ATHENS – Some 18 years after it closed, an 8-billion euro ($8.84 billion) plan to transform the abandoned Hellenikon International Airport on Athens coast into a high-end use of commercial space, offices, a casino, marina park and playland got closer to beginning when Greece’s highest administrative court removed the last obstacle.
The court ruled as legal the procedures that have been followed so far concerning feasibility studies and environmental issues said Kathimerini, as the plan will also include additional environmental studies when construction begins.
The project had been essentially blocked under the 4-1/2 year reign of the former ruling Radical Left SYRIZA that had elements who didn’t want foreign companies with new Prime Minister and New Democracy leader Kyriakos Mitsotakis moving swiftly to meet his promise to get it going.
He said he wants to lure more foreign investors to speed a slow recovery from a 9 1/2-year economic and austerity crisis and that the Hellenikon project would be a linchpin. It would be the third end of the so-called Athens Riviera.

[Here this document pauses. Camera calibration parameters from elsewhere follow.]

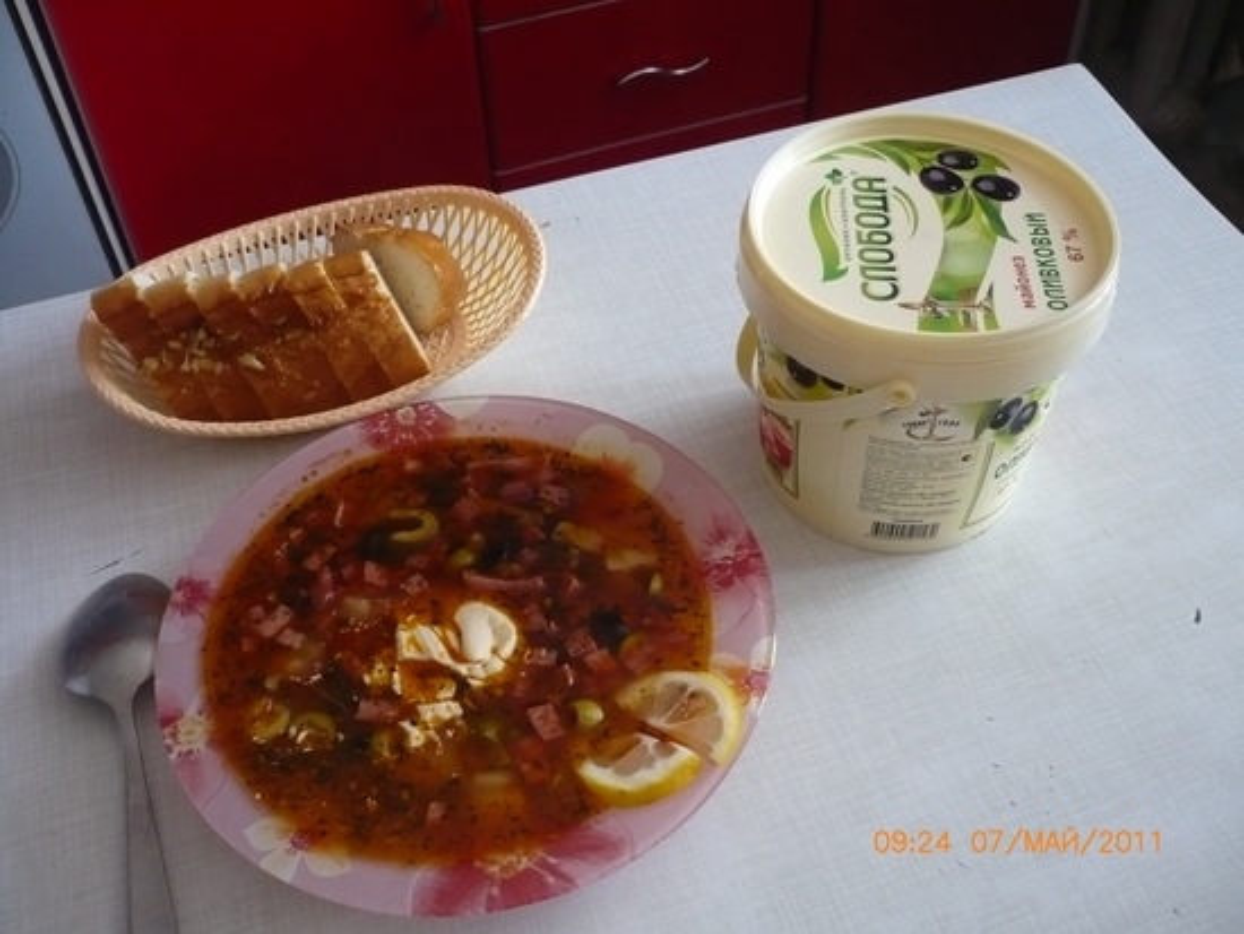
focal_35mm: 35
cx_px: 622
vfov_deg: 40.7
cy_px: 467
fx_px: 1258
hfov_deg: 52.6
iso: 200
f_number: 2.8
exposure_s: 1/30
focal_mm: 5.8
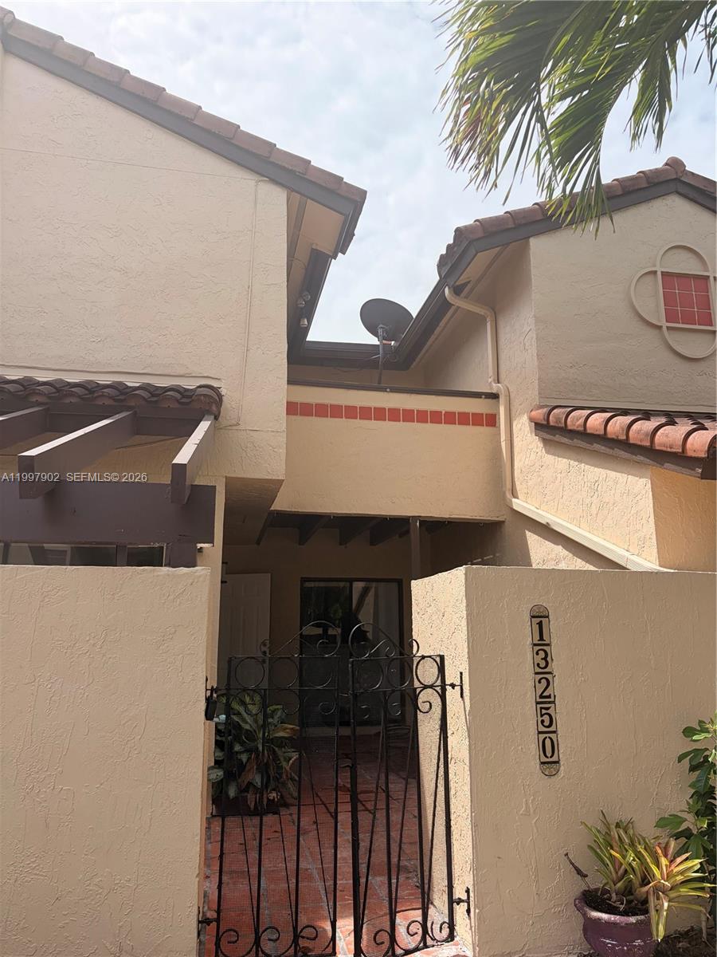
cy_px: 478
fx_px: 718
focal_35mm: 26
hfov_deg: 53.1
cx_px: 358
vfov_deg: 67.3
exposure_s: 1/4329
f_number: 1.6
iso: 64
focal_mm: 5.96
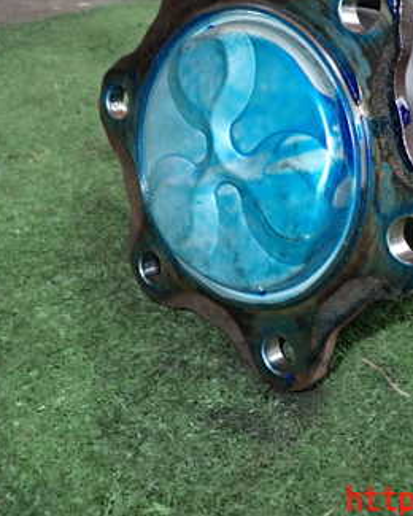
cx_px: 229
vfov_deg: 40.5
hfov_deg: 33.4
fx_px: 688
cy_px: 164
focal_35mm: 45
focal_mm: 4.5
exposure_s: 1/100
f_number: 8
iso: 400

The first is the planned 800-million euro ($883.41 million) renovation of the port of Piraeus by the Chinese company COSCO which operates it, that was also stymied by SYRIZA. In between is the $861 million Stavros Niarchos Foundation Cultural Center on the coast.
The Greek real estate company Lamda Development that said it would buy out its partners, the Chinse company Fosun and Abu Dhabi’s Green Hills had blamed SYRIZA for the delays and said now that it was eager to begin “the visionary Elliniko project” after talks with the consortium team didn’t bring an agreement.
The site was supposed to be Europe’s largest urban park before Greece’s crisis began in 2010 and successive governments turned toward a commercial development with far less green space than had been planned.